There are so many ideas of how to make relationships work. In an age where the “talking” phase could be mistaken for a relationship, it’s harder than ever to really understand what you want, and who you want. Attention dresses up just as nicely as Love, even nicer sometimes. That’s why it’s so easy to mistake attention for love; attention also plays host to jealousy and anger. Two is company, but those three are not a party.

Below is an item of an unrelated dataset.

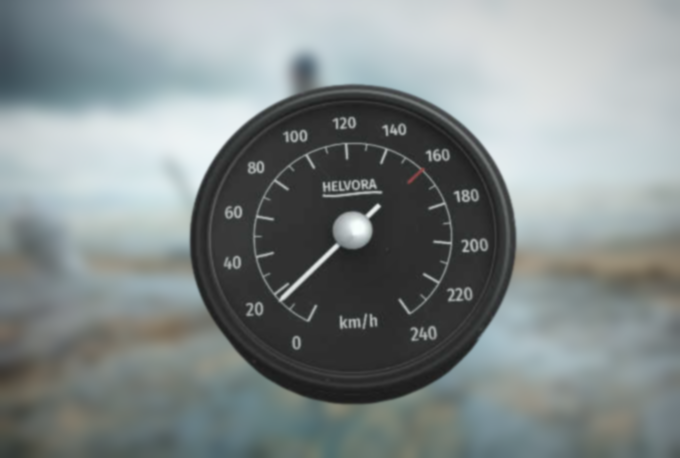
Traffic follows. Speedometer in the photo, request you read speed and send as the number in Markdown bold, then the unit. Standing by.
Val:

I had thought I was seriously falling for that guy. Let’s call him Steve for the sake of storytelling. Before meeting him, I joked with some of my friends I would only date a guy who had a sister, and who golfed. Because obviously if he golfed that meant he’d be out of my hair on the weekends when I wanted to go to the barn. Solid theory, right? While I was ready for someone to say goodnight to me before I went to bed every night, it wasn’t what Steve wanted. I tried convincing myself that I didn’t want a relationship, I didn’t want someone to meet my family, that I wasn’t ready for that kind of commitment. The truth is, I’m not the kind of girl who can deal with indecision. Does he like me? Is he using me? Why don’t his friends know about me? What’s wrong with me?

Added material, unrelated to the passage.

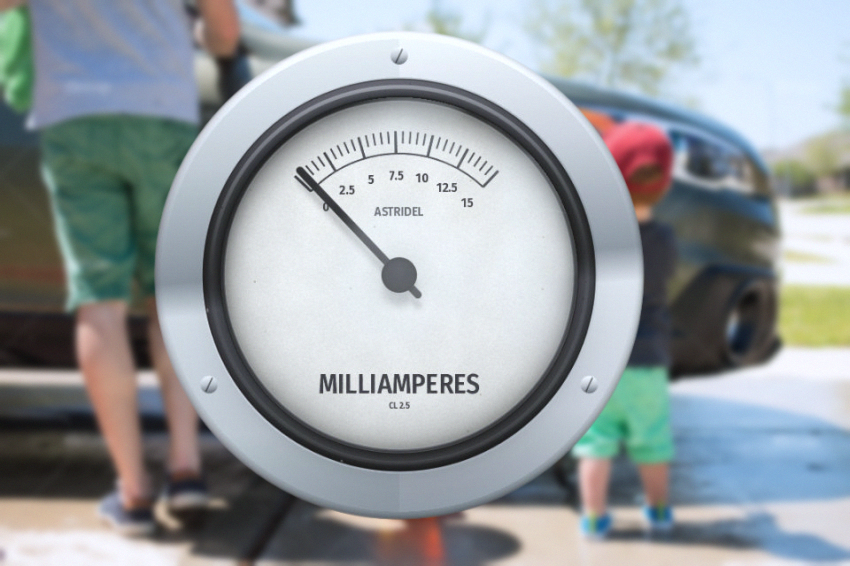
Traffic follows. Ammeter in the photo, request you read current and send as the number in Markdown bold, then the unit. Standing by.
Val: **0.5** mA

Nothing was wrong with me. He simply didn’t want what I wanted, so the entire thing was in his hands all along because I was ready to be what he wanted. No such luck, as you could guess. Steve did teach me something important though: you cannot expect anything; you can’t assume you’ll change someone’s mind. So instead, you move along without expectation because that’s how your life will follow the course it’s supposed to. When you give up the need to control the relationship, to define it, you give yourself the opportunity to find what you’re really looking for. Heard the phrase “whatever you’re seeking is seeking you too?”

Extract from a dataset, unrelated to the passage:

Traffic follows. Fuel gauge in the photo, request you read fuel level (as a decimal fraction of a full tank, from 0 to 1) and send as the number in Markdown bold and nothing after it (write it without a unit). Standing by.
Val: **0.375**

It’s fantastical how that truly works.
I went to see Sam Hunt play with Lady Antebellum last summer with my best friend. We do this thing where we have a scavenger hunt whenever we go out. We were standing behind a huge group of people and I recognized this guy I’d had a crush on in high school. There was another guy right next to him with this ridiculous straw hat that had a camouflage band on it. So, we marched right on up to him, tapped him on the shoulder and asked him to take a picture of us. Of course he said sure, but after the picture we started talking. We’d gone to the same high school, knew some of the same people. He had this mischievous glimmer in his unfortunately (this is only unfortunate because I probably stared longer than I needed to) baby blue eyes, and a 1000-watt smile. On the way out of the concert I complained about my feet hurting and he didn’t hesitate before scooping me up and carrying me down the stairs at the concert venue.
The point here is: Steve taught me not to assume, not to expect, and not to try and control how someone else felt. When I let go, the real Prince Charming literally scooped me up and carried me off into the night.
What’s better than letting your own fairy tale develop? You won’t be disappointed… that is unless you expect a carriage drawn by horses. Because let’s face it, we’d rather ride the horse than sit in a carriage. Prince Charming will simply have to accept us for the horse loving ladies we are.